Exercise text:

┏━━

[llvm-dev] [LLVM] (RFC) Addition/Support of new Vectorization Pragmas in LLVM

Mon Aug 26 12:16:33 PDT 2019

My intent was to present the expected behavior for an "ivdep" pragma 
implementation, rather than diving into the implementation details - 
that seems like it should be another thread.

That said, trying to predict in the front end what edges will eventually 
cause difficulties with automatic vectorization does seem problematic.  
Generally "ivdep" is an assist to automatic vectorization; for older 
Cray compilers that basically means the front end does nothing but pass 
along the "ivdep" property, and dependency analysis for vectorization 
uses that property directly.

One thing to remember is that is perfectly valid for the "ivdep" loop 
nest to still be rejected as a vector candidate for any reason, so 
support for an "ivdep" pragma could be implemented in stages if desired.

Terry

On 8/19/2019 2:33 PM, Michael Kruse wrote:
> I think some of the semantics could be implemented using the
> "llvm.mem.parallel_loop_access" annotation we already have, modulo the
> difficulties mentioned below.

┗━━

What to work on:
**a.** Print the part of the ivdep pragma post between "My intent was" and "stages if desired.", inclusive, without changing a character.
**b.** Output every line of all the entries below word for word, leaving the pictures out.
The ivdep pragma post and the entries come from unrelated sources.

Given records:
┏━━

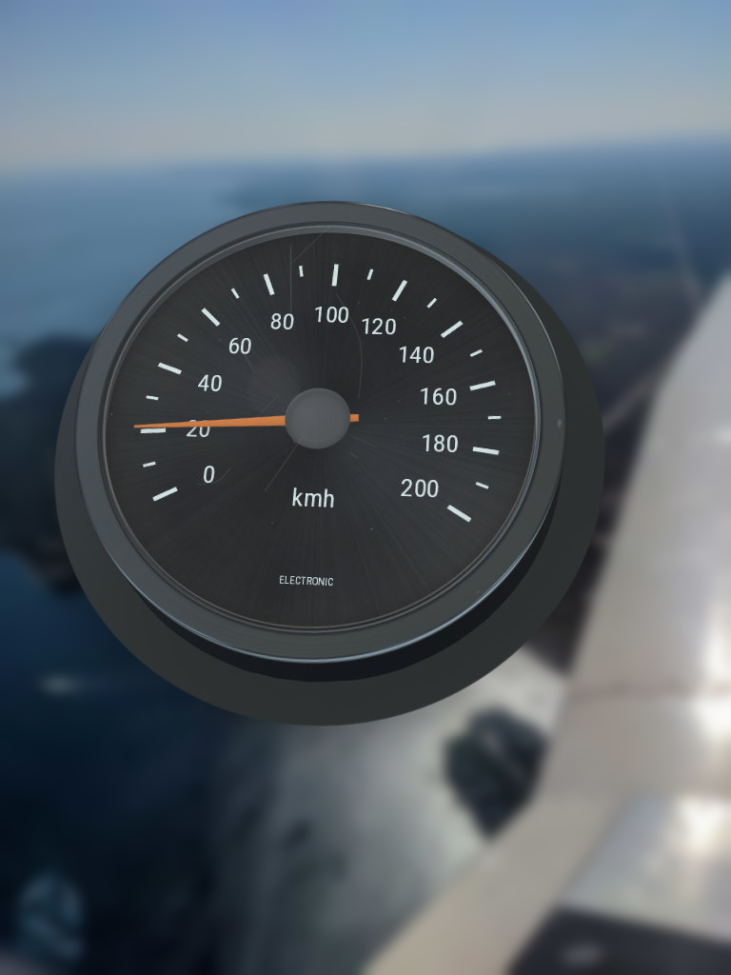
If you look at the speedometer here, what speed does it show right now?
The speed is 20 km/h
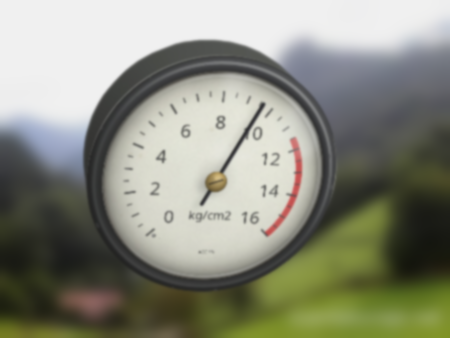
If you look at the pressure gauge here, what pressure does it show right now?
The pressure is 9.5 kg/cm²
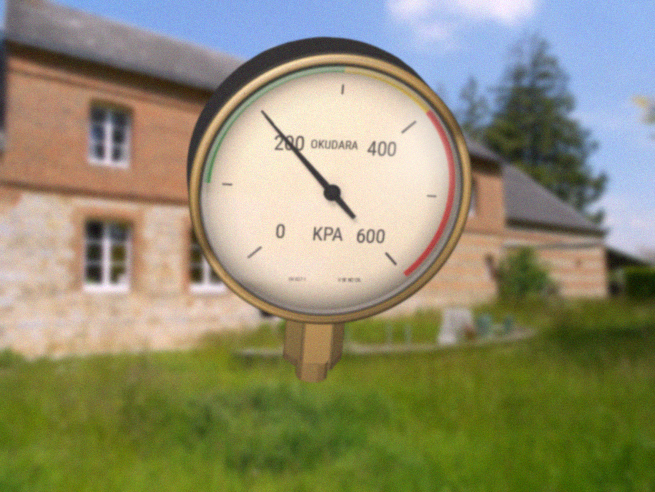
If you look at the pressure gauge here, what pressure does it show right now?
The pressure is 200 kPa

┗━━

Results for the exercise:
**a.**
My intent was to present the expected behavior for an "ivdep" pragma 
implementation, rather than diving into the implementation details - 
that seems like it should be another thread.

That said, trying to predict in the front end what edges will eventually 
cause difficulties with automatic vectorization does seem problematic.  
Generally "ivdep" is an assist to automatic vectorization; for older 
Cray compilers that basically means the front end does nothing but pass 
along the "ivdep" property, and dependency analysis for vectorization 
uses that property directly.

One thing to remember is that is perfectly valid for the "ivdep" loop 
nest to still be rejected as a vector candidate for any reason, so 
support for an "ivdep" pragma could be implemented in stages if desired.

**b.**
If you look at the speedometer here, what speed does it show right now?
The speed is 20 km/h
If you look at the pressure gauge here, what pressure does it show right now?
The pressure is 9.5 kg/cm²
If you look at the pressure gauge here, what pressure does it show right now?
The pressure is 200 kPa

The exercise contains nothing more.